Ma questo straordinario taglio (in un paese che già  spende meno della media europea in salute: nel 2008, prima dei tagli, era il 6.5% del Pil contro una media Ue-15 del 7.3%) al governo non basta. La ministra ha annunciato anche una stretta sul cosiddetto «turismo sanitario», l’ultima fissazione della destra (gli stranieri che secondo il governo verrebbero in Spagna a farsi curare a sbafo). Naturalmente, dal governo si sono affrettati a smentire che la qualità  del sistema di salute pubblico sia in pericolo. Sbugiardati già  dal portavoce del Pp che nella commissione sanità  del Senato aveva dichiarato: «Non siamo più in campagna elettorale, e possiamo dire quello che davvero pensiamo», e cioè: «È una bugia dire che manterremo la massima qualità  spendendo meno». 
Una analoga smentita c’è stata l’altroieri riguardo alla scuola. Secondo il ministro competente, José Ignacio Wert, aumentare la soglia di studenti per classe (ora potranno arrivare a 36), non sostituire i professori che si assentino per meno di 10 giorni, togliere l’obbligo di offrire almeno 2 opzioni formative in tutte le scuole e diminuire lo stipendio dei docenti aumentando le ore di lezione: «Non incide sulla qualità  dell’educazione». 
Il governo di Rajoy ha proprio tutta l’aria di avere fretta. Fretta di approvare il prima possibile una batteria di misure regressive senza precedenti nella storia di questo paese. Forse perché, nonostante l’ampia maggioranza parlamentare di cui gode, il Partido popular è ormai consapevole di non avere una maggioranza sociale. Dopo lo sciopero generale del 29 marzo e le elezioni in Andalusia e in Asturia, che sembravano dovessero colorare di azzurro gli ultimi feudi ancora non in mano popolare, e dove il Pp ha chiaramente ottenuto molto meno di quanto si aspettasse, Rajoy inizia a temere il peggio.

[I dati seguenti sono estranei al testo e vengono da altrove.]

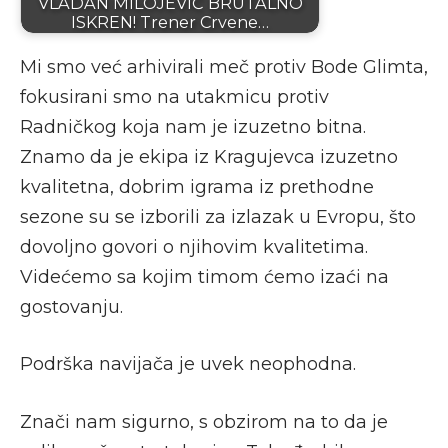
VLADAN MILOJEVIĆ BRUTALNO
ISKREN! Trener Crvene…
Mi smo već arhivirali meč protiv Bode Glimta,
fokusirani smo na utakmicu protiv
Radničkog koja nam je izuzetno bitna.
Znamo da je ekipa iz Kragujevca izuzetno
kvalitetna, dobrim igrama iz prethodne
sezone su se izborili za izlazak u Evropu, što
dovoljno govori o njihovim kvalitetima.
Videćemo sa kojim timom ćemo izaći na
gostovanju.
Podrška navijača je uvek neophodna.
Znači nam sigurno, s obzirom na to da je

L’ultimo segnale è arrivato lo scorso fine settimana, proprio il giorno dell’anniversario della proclamazione della seconda repubblica nel 1931, quando una asciutta nota della casa reale rendeva noto che il re aveva avuto un incidente durante un viaggio «privato» in Botswana. In una spirale crescente di imbarazzo, la Zarzuela, sede del capo di stato, aveva ammesso che il re si trovava lì per una caccia di elefanti. Il Mundo di ieri rivelava che era stato un magnate saudita a pagare i 37mila euro del viaggio. Lo stesso magnate che avrebbe fatto da intermediario pochi mesi fa per garantire alla Spagna il goloso appalto per l’alta velocità  tra Medina e la Mecca.

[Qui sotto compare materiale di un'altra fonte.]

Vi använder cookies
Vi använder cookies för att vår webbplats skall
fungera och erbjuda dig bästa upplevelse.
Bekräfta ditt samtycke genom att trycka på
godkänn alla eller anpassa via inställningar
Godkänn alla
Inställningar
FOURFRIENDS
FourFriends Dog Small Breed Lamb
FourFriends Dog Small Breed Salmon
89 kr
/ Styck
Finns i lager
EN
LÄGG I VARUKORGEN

Per la prima volta si sono sentite voci critiche verso la monarchia persino nel solitamente istituzionale Psoe e i partiti di sinistra in parlamento hanno chiesto a gran voce la fine della monarchia. E per la prima volta in 34 anni, il re ieri ha chiesto scusa. La tensione sociale sta crescendo, e Rajoy e il re lo sanno.